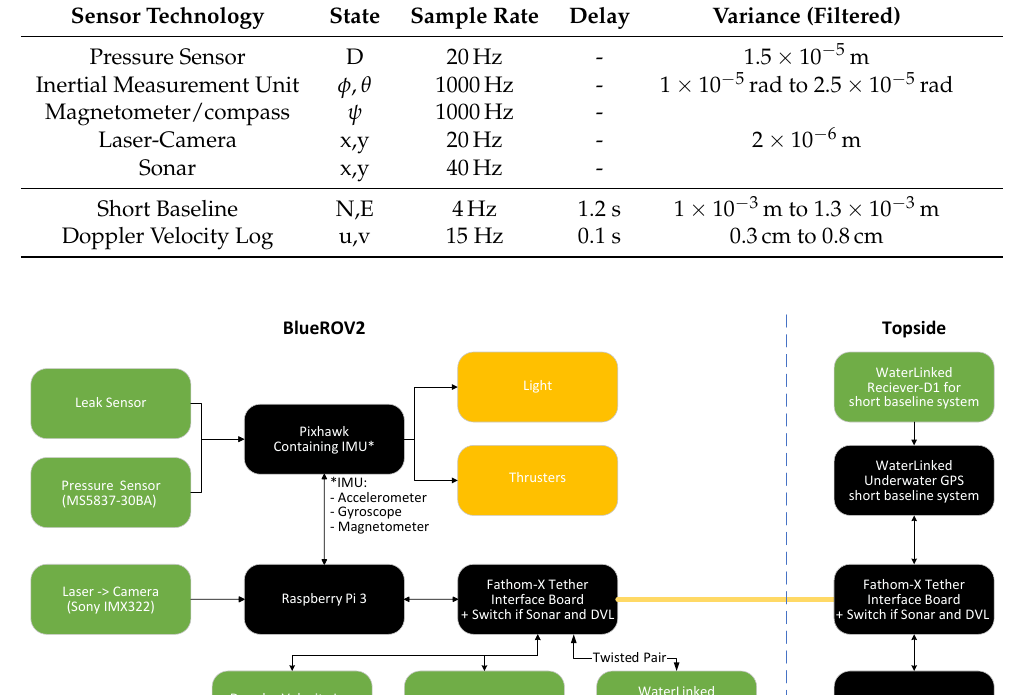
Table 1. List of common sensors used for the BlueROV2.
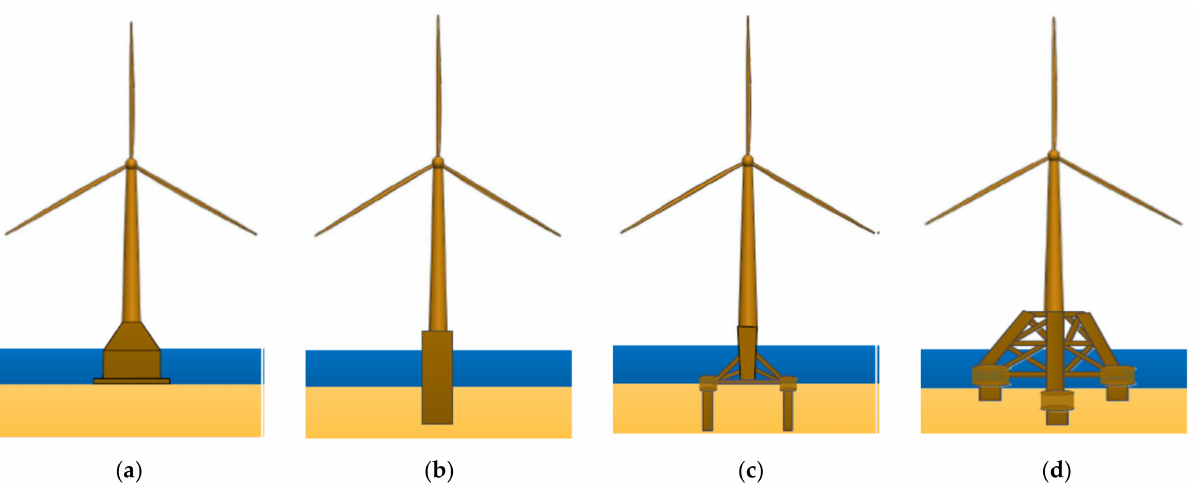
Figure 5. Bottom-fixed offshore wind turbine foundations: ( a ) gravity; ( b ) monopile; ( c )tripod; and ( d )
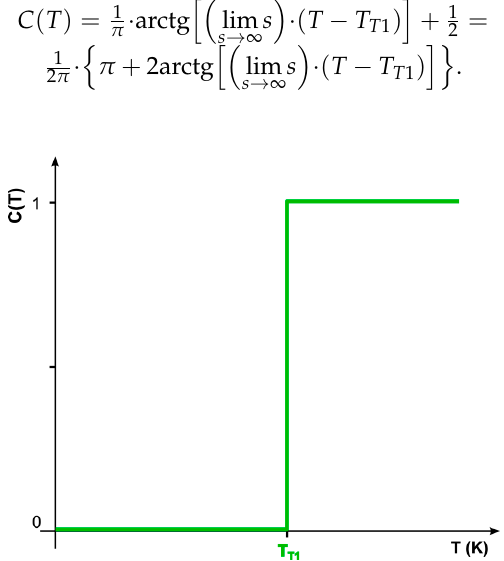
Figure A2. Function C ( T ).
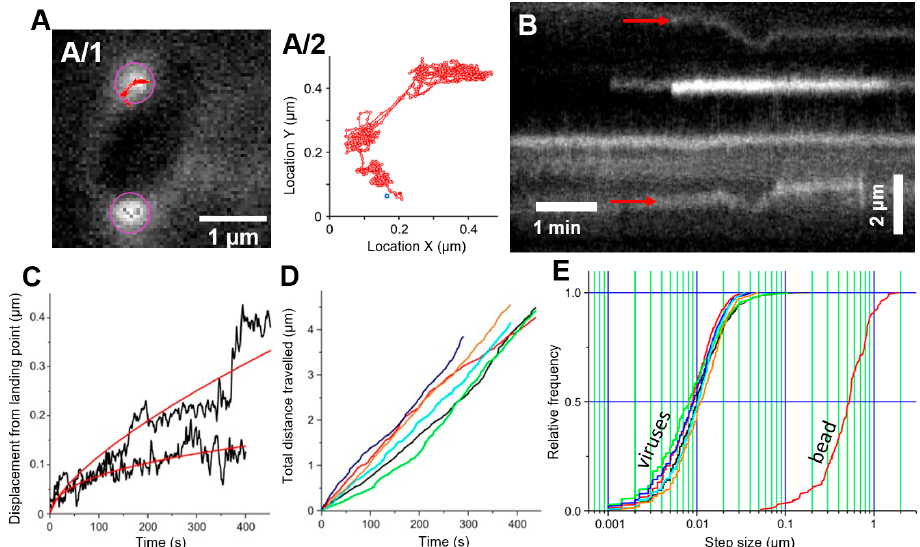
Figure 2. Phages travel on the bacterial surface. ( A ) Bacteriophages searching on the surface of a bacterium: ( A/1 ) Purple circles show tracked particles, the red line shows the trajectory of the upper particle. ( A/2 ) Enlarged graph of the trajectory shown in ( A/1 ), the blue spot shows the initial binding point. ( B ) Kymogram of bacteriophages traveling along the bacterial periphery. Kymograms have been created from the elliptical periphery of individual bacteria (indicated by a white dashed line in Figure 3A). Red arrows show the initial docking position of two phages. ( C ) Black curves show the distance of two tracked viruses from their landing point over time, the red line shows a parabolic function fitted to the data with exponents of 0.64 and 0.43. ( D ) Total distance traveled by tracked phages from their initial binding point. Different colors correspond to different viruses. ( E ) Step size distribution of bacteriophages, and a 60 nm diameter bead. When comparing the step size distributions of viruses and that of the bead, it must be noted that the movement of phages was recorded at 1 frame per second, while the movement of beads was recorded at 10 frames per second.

Brief:
Only lines that contain "Figure" are needed, so copy each of them from the data.

Task response:
Figure 5. Bottom-fixed offshore wind turbine foundations: ( a ) gravity; ( b ) monopile; ( c )tripod; and ( d )
Figure A2. Function C ( T ).
Figure 2. Phages travel on the bacterial surface. ( A ) Bacteriophages searching on the surface of a bacterium: ( A/1 ) Purple circles show tracked particles, the red line shows the trajectory of the upper particle. ( A/2 ) Enlarged graph of the trajectory shown in ( A/1 ), the blue spot shows the initial binding point. ( B ) Kymogram of bacteriophages traveling along the bacterial periphery. Kymograms have been created from the elliptical periphery of individual bacteria (indicated by a white dashed line in Figure 3A). Red arrows show the initial docking position of two phages. ( C ) Black curves show the distance of two tracked viruses from their landing point over time, the red line shows a parabolic function fitted to the data with exponents of 0.64 and 0.43. ( D ) Total distance traveled by tracked phages from their initial binding point. Different colors correspond to different viruses. ( E ) Step size distribution of bacteriophages, and a 60 nm diameter bead. When comparing the step size distributions of viruses and that of the bead, it must be noted that the movement of phages was recorded at 1 frame per second, while the movement of beads was recorded at 10 frames per second.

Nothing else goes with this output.